练习题>
1 > 请把正文中的句子“这是解决了上述问题的修改代码,运行对我来说是正确的:”译成英文。
2 > 根据正文回答以下问题:
(a) 用 cat 命令显示的文件名是什么?
(b) 共享数组 shared 声明的长度是多少?
(c) warpReduceSum 函数的循环里用哪个函数给 val 累加?

正文部分>
···

这是解决了上述问题的修改代码,运行对我来说是正确的:
$ cat t1290.cu
#include <iostream>
#include <stdio.h>
#include <math.h>
__inline__ __device__
float warpReduceSum(float val) {
for (int offset = warpSize/2; offset > 0; offset /= 2)
val += __shfl_down(val, offset);
return val;
}
__inline__ __device__
float blockReduceSum(float val) {
static __shared__ int shared[32]; // Shared mem for 32 partial sums
int lane = threadIdx.x % warpSize;
int wid = threadIdx.x / warpSize;
val = warpReduceSum(val); // Each warp performs partial reduction
if (lane==0) shared[wid]=val; // Write reduced value to shared memory
__syncthreads(); // Wait for all partial reductions
//read from shared memory only if that warp existed
val = (threadIdx.x < blockDim.x / warpSize) ? shared[lane] : 0;
if (wid==0) val = warpReduceSum(val); //Final reduce within first warp
return val;
}
__global__ void deviceReduceKernel(float *in, float* out, size_t N)

···

记录集>
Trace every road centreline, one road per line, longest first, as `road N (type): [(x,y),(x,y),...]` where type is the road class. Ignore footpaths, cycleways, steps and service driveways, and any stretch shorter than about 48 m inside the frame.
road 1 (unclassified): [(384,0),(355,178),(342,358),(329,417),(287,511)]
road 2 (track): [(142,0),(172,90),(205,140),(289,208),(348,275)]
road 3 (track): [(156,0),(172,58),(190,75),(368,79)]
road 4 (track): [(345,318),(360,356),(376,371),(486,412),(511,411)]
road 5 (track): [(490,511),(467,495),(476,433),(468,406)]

···

题目解答>
1 > Here is the modified code that fixes the problems described above, and it runs correctly for me:

2 >
(a) t1290.cu
(b) 32
(c) __shfl_down